◆ TASK INSTRUCTIONS: In the entries below, find the line with "Document page, 2001x1125 pixels." and the line with "text_box [105, 346, 1950, 997]"; give again those lines and every line between them, exactly.

◆ DATASET EXTRACT:
- Opening Delimiter -
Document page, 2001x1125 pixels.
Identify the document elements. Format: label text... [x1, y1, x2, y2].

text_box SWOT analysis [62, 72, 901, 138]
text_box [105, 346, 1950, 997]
- Closing Delimiter -
- Opening Delimiter -
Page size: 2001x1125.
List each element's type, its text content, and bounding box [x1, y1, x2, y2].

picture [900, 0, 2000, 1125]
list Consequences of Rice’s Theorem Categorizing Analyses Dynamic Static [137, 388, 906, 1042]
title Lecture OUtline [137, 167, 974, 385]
- Closing Delimiter -
◆ WRITTEN ANSWER:
Document page, 2001x1125 pixels.
Identify the document elements. Format: label text... [x1, y1, x2, y2].

text_box SWOT analysis [62, 72, 901, 138]
text_box [105, 346, 1950, 997]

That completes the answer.